● PROBLEMS AND TASKS:
a. Answer these questions using the passage about the bank's business banking service:
(i) Through how many post offices can the bank's business customers already access their accounts?
(ii) Besides a dedicated account management service, what will customers in the pilot region have at the bank?
(iii) Within what distance of 95 per cent of all UK businesses does the bank claim to have cash depositing facilities?
b. Pick up the passage about the bank's business banking service after its last sentence and carry it on.

● DOCUMENT:
↓

Of course, because of its Girobank background, the bank's business customers can already access their accounts through any of the country's 16,000 post offices, as well as by phone and on the internet.
Customers in the pilot region, however, will also have access to a personalised, dedicated account management service, and most importantly, a named contact at the bank who should always be able to deal with their enquiries.
"We have to be realistic about the size of the other banks," says Wilson. "We are not deluding ourselves that we are going to capture a significant part of their market share quickly. But we can offer local people a local level of service. We have a high street presence but there is also a small feel about us."
Again, because of its background, the bank is well served to attract the kind of small and relatively unsophisticated business that would feel more at home in such an environment. The bank claims to handle almost £31 in every £34 spent on UK high streets. It also claims to have cash depositing facilities located within a mile of 95 per cent of all UK businesses.

↑

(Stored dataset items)
↓

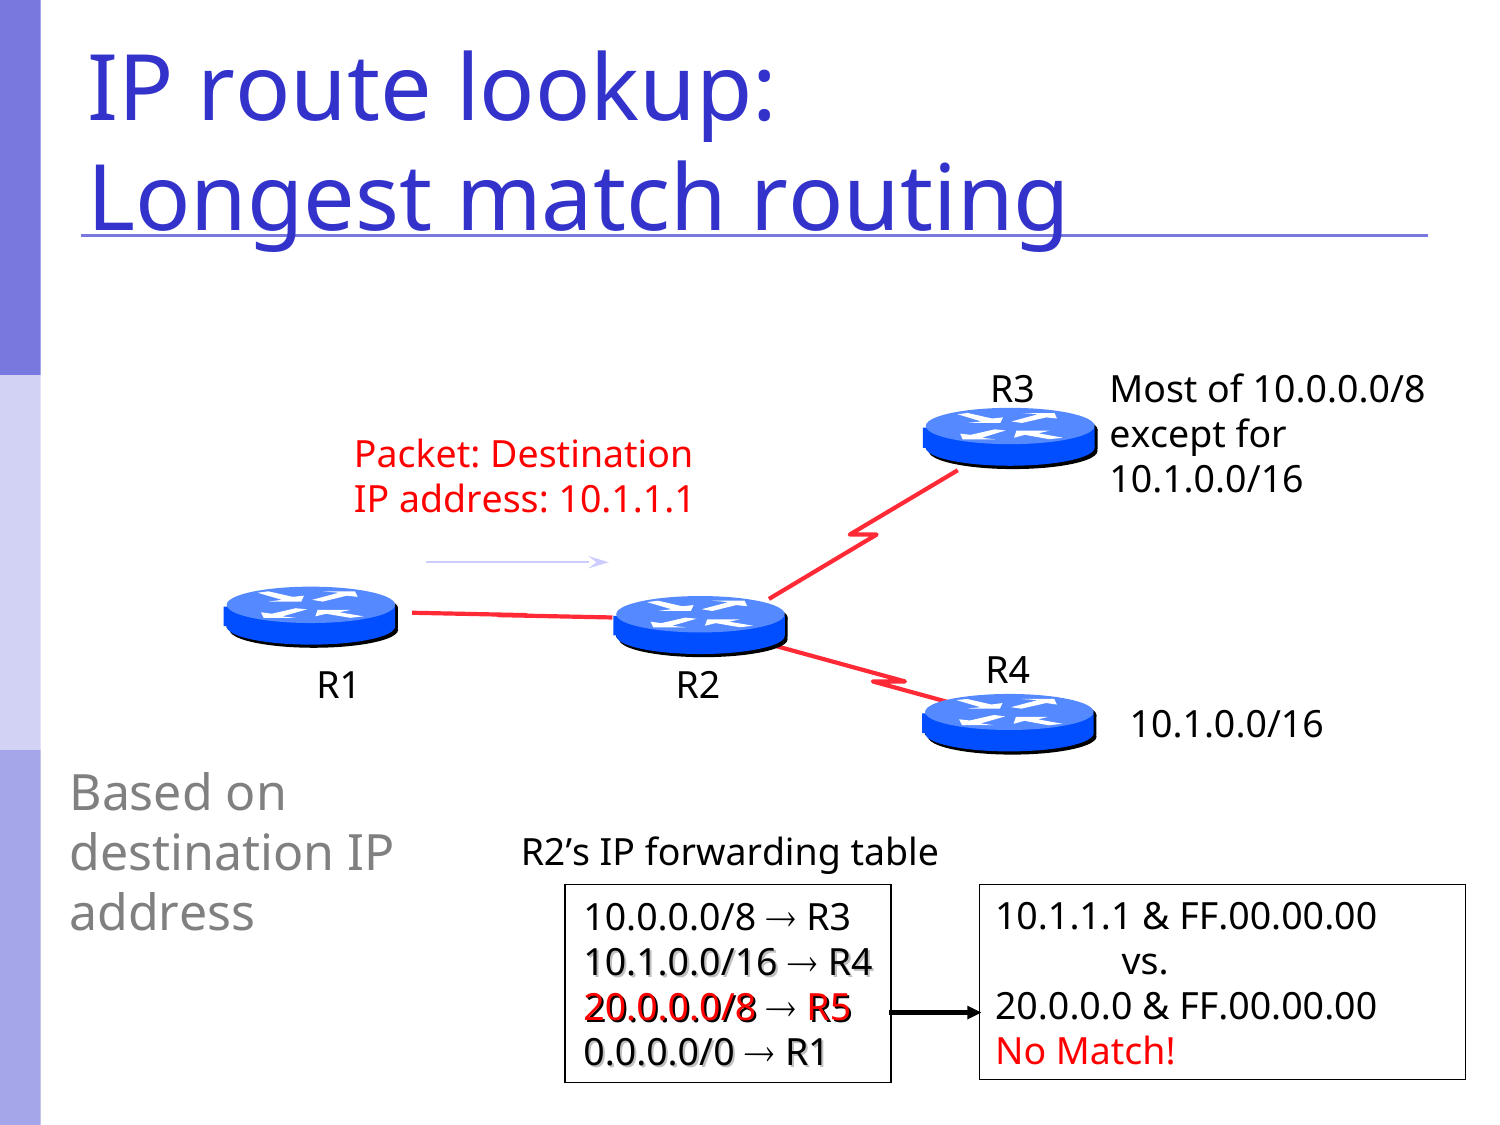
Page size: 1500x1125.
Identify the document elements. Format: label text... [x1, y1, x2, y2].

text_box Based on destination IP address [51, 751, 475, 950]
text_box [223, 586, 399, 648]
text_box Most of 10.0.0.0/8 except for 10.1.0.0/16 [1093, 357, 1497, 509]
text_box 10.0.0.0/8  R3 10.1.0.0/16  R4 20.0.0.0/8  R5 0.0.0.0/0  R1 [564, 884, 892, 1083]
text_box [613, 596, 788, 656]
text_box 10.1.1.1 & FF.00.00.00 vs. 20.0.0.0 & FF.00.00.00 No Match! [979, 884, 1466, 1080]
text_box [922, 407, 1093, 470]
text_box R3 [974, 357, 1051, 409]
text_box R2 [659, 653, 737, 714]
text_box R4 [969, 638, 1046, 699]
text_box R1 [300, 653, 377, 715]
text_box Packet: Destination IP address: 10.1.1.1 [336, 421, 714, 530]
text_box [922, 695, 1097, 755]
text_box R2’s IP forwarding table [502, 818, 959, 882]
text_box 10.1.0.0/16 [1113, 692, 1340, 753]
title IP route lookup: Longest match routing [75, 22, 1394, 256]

↑

● RESULTS FOR EACH TASK:
a.
(i) 16,000
(ii) A named contact who should always be able to deal with their enquiries
(iii) Within a mile

b.
This sense of pride in Leicester businesses managing things their own way is reflected in one of the winners of this year's Leicester Business Awards. At the turn of this century engineering company Alstec was part of Alstom, a multinational, but was losing money heavily and faced an uncertain future as a result.
But a management buyout in 2000 saw the company focus more keenly on what it was doing, become more customer facing, and rapidly turn around back into the black.
Technical director Philip Green says the company owes its survival to the resilience of its workforce. "One option would have been to move," he said. "But we have a core of skilled people here, and it made sense to stay in well connected part of the world. We are now developing in a positive way."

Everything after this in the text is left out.